The ALJ recognized plaintiff's testimony such as her difficulty with lifting, squatting, bending, standing, reaching, walking, and climbing stairs. [Tr. 38.] She also recognized plaintiff's testimony that she needs to take frequent breaks and has difficult completing household chores. Id. This evaluation necessarily addresses all of plaintiff's testimony regarding her debilitating symptoms. The ALJ recognized all of plaintiff's testimony and adequately explained where she thought plaintiff's symptoms were inconsistent with the evidence in the record. The ALJ's lack of specific discussion as to two symptoms does not mean they were not considered-instead, these symptoms were addressed in the ALJ's general discussion of plaintiff's difficulties. The ALJ is in a better position to evaluate the credibility of plaintiff's testimony. “Accordingly, the ALJ provided valid reasons for discounting [plaintiff's] subjective complaints and . . . the ALJ's less-than-fully credible determination is supported by substantial evidence.” Chaney v. Colvin, 812 F.3d 672, 677 (8th Cir. 2016).
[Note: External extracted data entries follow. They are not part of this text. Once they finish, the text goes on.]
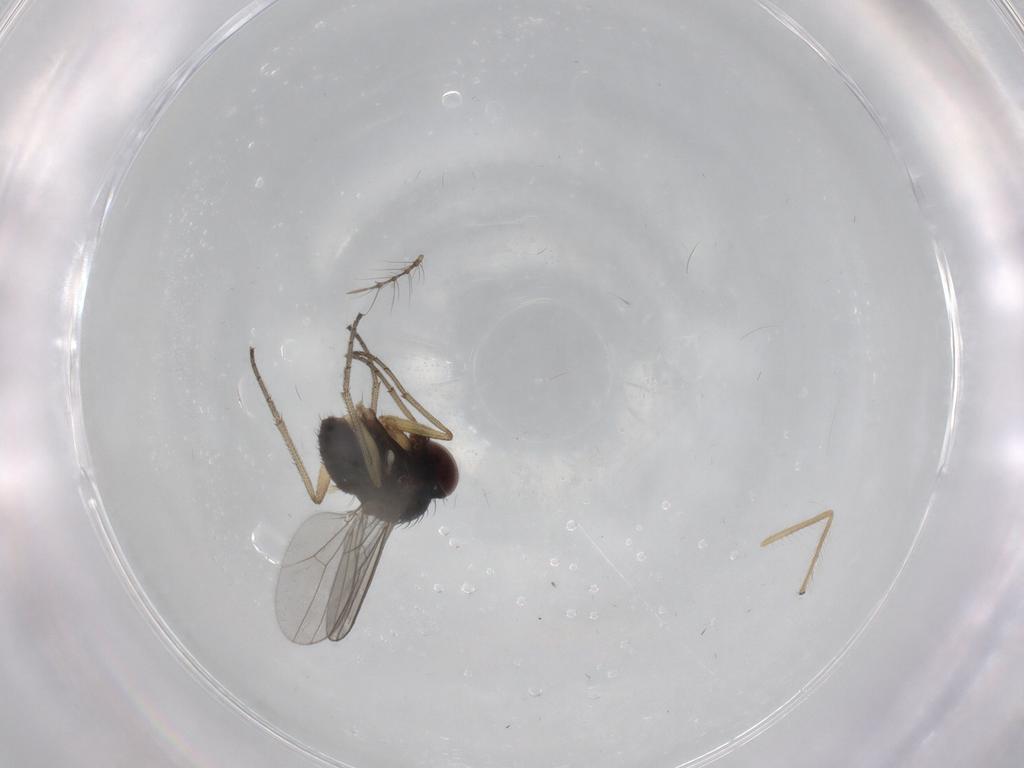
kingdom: Animalia
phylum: Arthropoda
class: Insecta
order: Diptera
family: Dolichopodidae
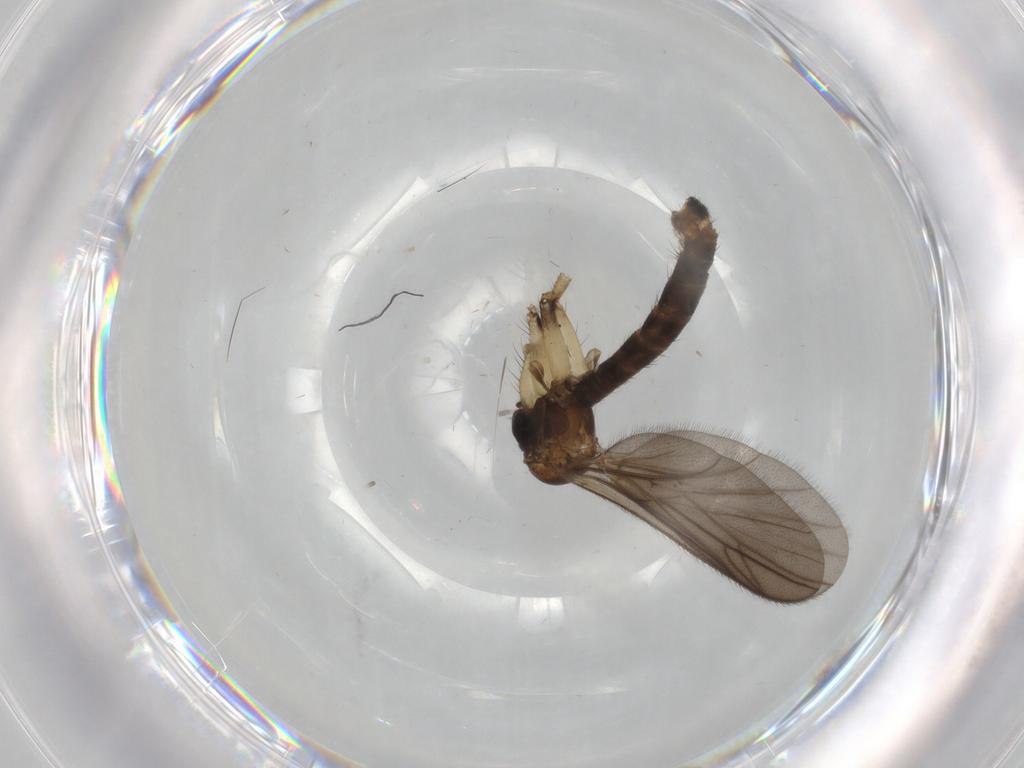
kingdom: Animalia
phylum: Arthropoda
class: Insecta
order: Diptera
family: Ditomyiidae
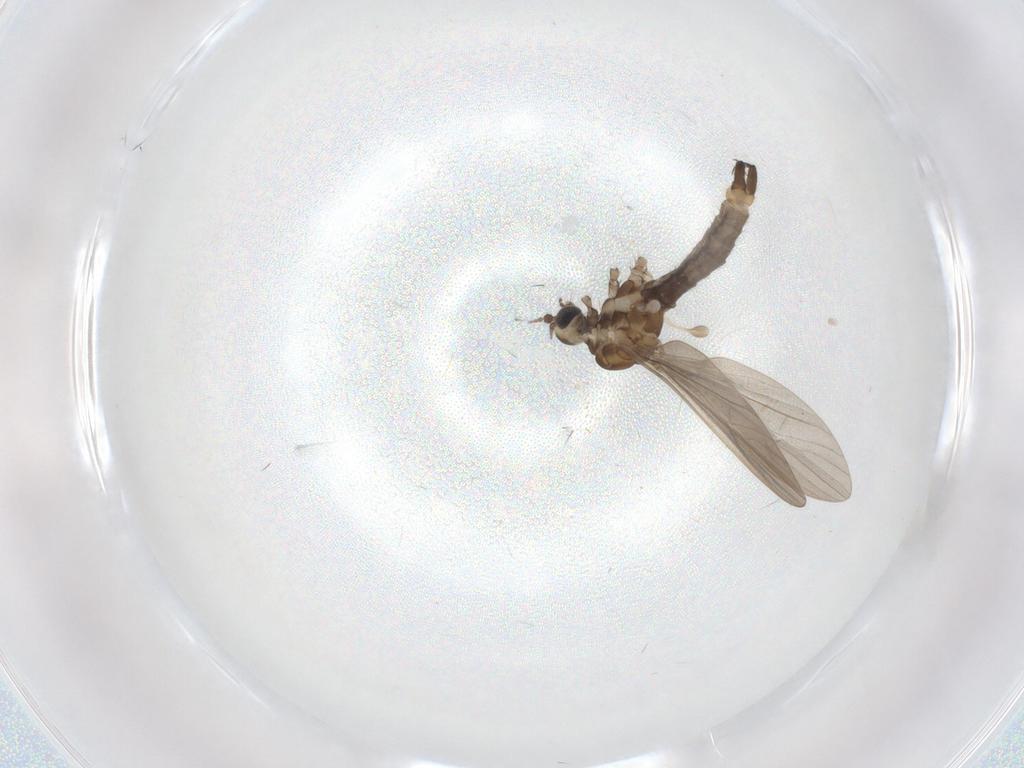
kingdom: Animalia
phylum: Arthropoda
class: Insecta
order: Diptera
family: Limoniidae
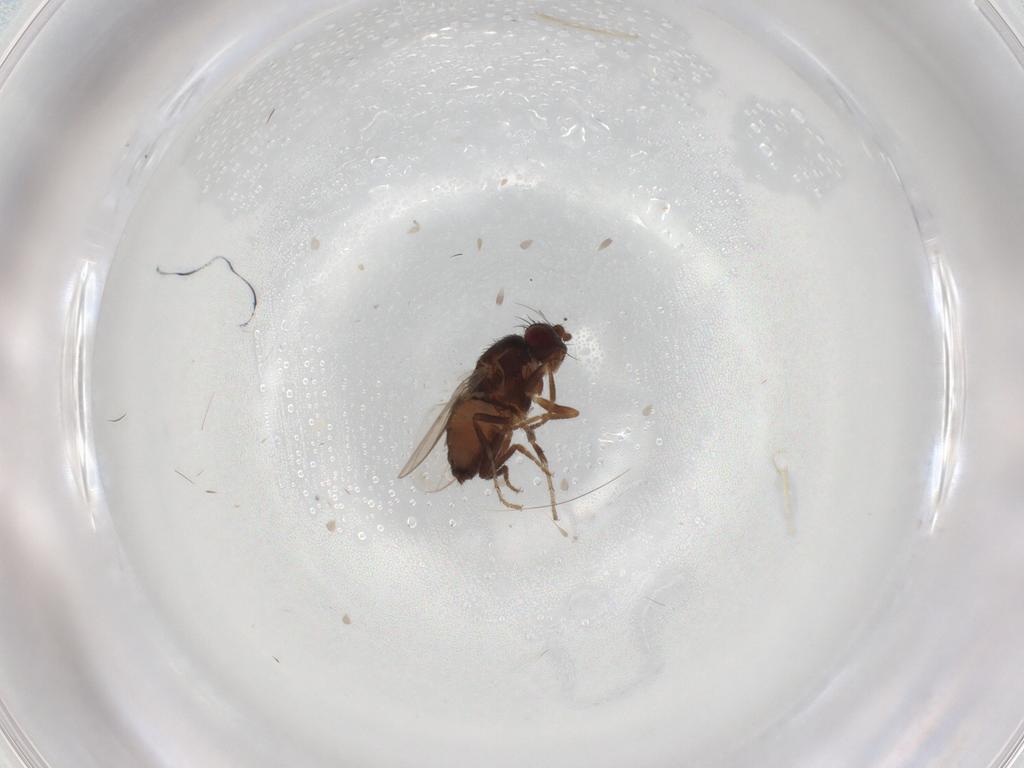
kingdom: Animalia
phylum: Arthropoda
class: Insecta
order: Diptera
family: Sphaeroceridae
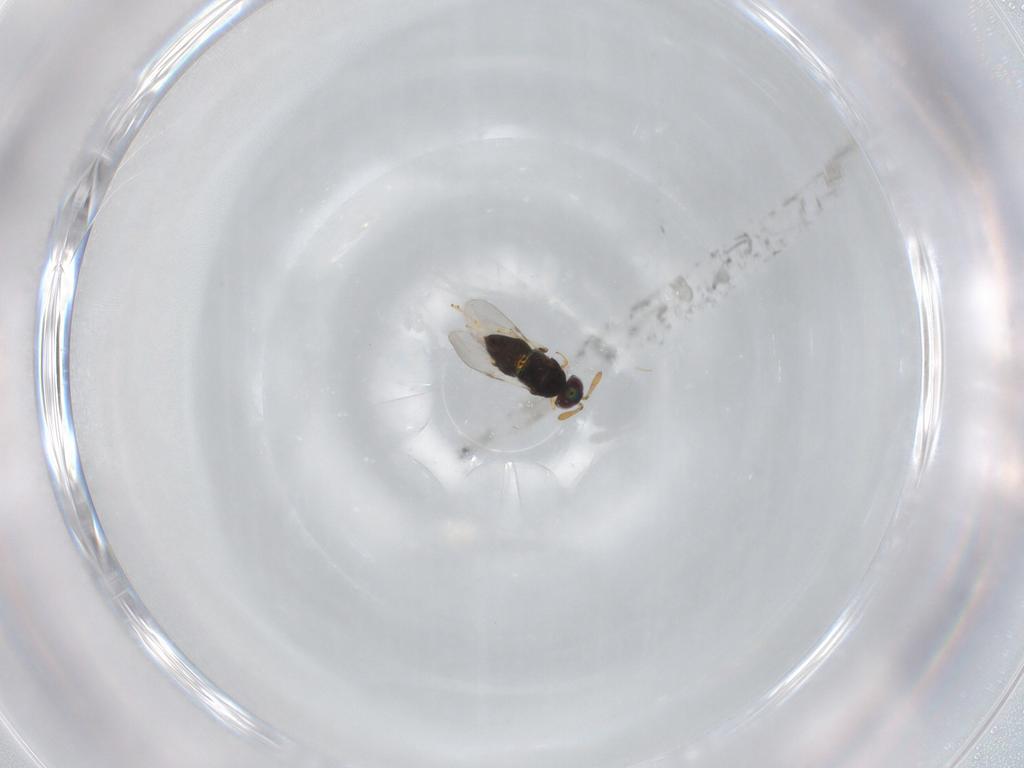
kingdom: Animalia
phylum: Arthropoda
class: Insecta
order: Hymenoptera
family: Encyrtidae
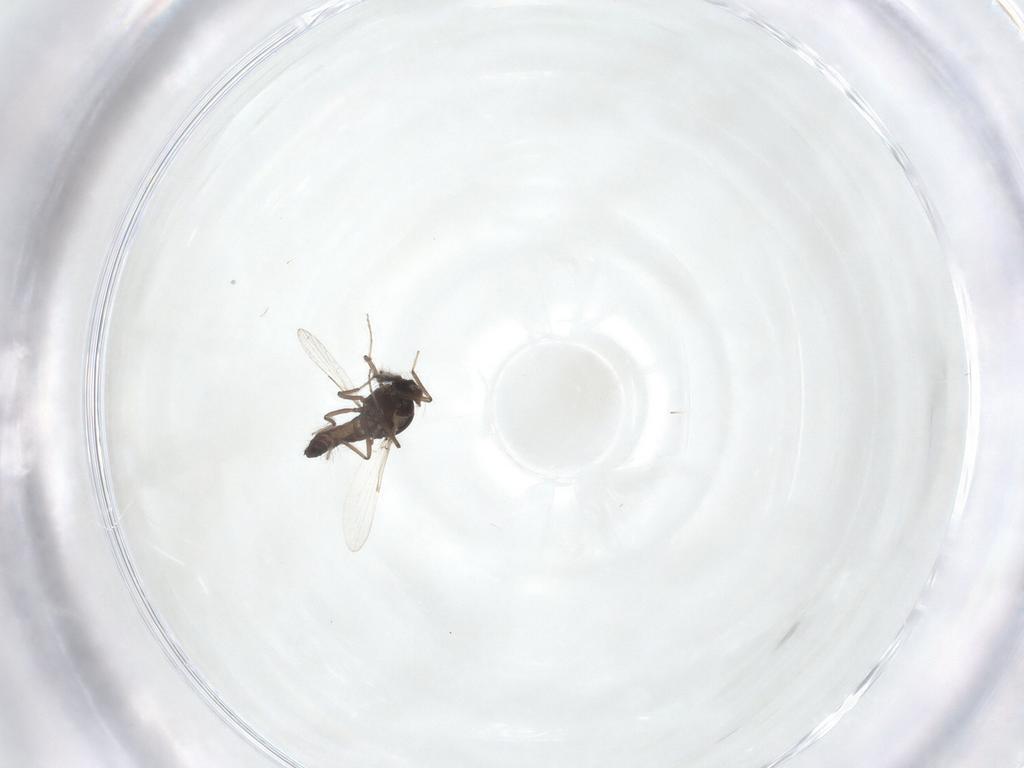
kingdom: Animalia
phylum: Arthropoda
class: Insecta
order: Diptera
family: Ceratopogonidae
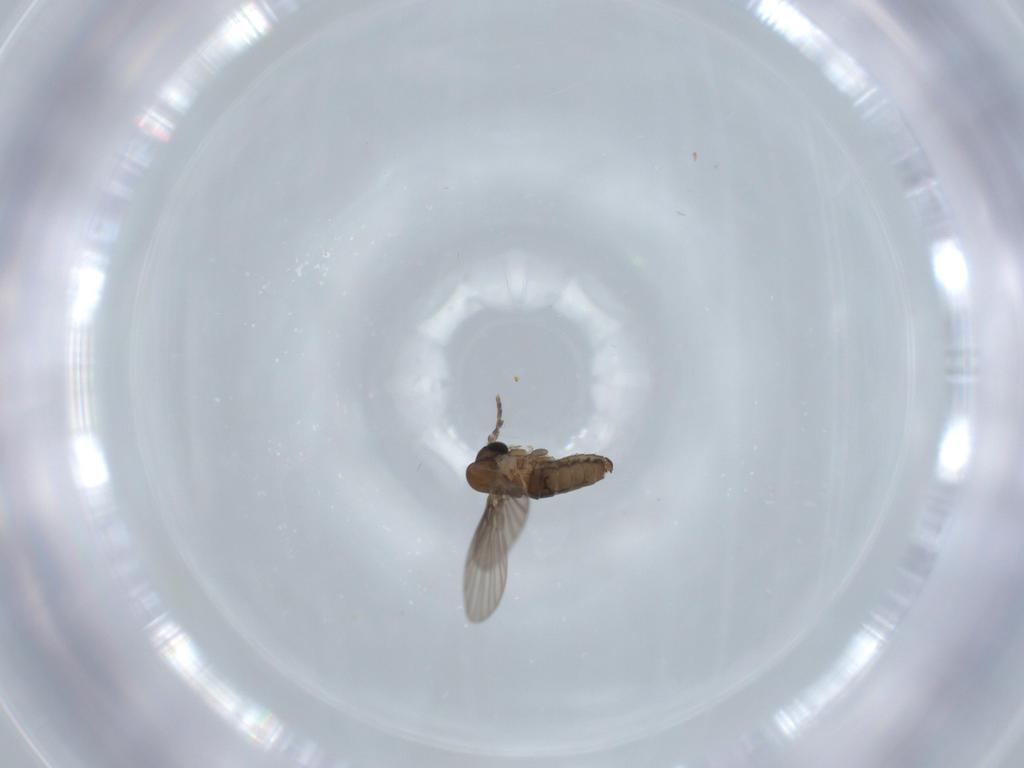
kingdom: Animalia
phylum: Arthropoda
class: Insecta
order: Diptera
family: Psychodidae
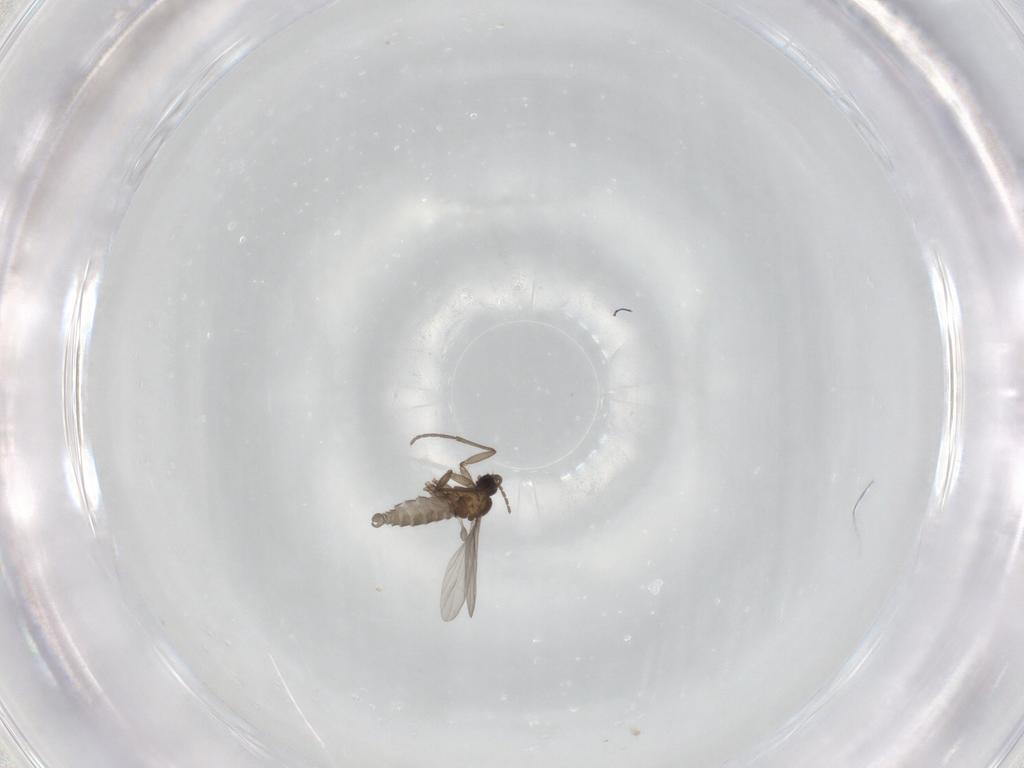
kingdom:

c. Plaintiff's Interpretation of the Medical Evidence
Rather than identify the additional information that is needed to supplement the record, plaintiff recites the results of medical examinations, lists her impairments, cites to her own testimony as supporting her symptoms, and then argues that this means the RFC was not supported by substantial evidence. [Doc. 12 at 13-15; Doc. 14 at 3-5.] Throughout her arguments, plaintiff cites to various medical records and gives her own interpretation of the evidence, but she fails to show how the ALJ's interpretation is so unreasonable as to be unsupported by substantial evidence. Just because different conclusions may be drawn from the same evidence does not mean that the ALJ's decision was unsupported by substantial evidence. McNamara v. Astrue, 590 F.3d 607, 610 (8th Cir. 2010). Even though plaintiff provides a differing interpretation of the medical evidence-and even a plausible interpretation of the medical evidence-the ALJ's reasonable interpretation of the evidence is the one this Court must accept. Goff v. Barnhart, 421 F.3d 785, 789 (8th Cir. 2005). For all these reasons, the ALJ's opinion is supported with substantial evidence and is affirmed.
Accordingly, IT IS HEREBY ORDERED that the Commissioner's decision is AFFIRMED and plaintiff's complaint [Doc. 1] is DISMISSED with prejudice. A separate judgment will accompany this Order.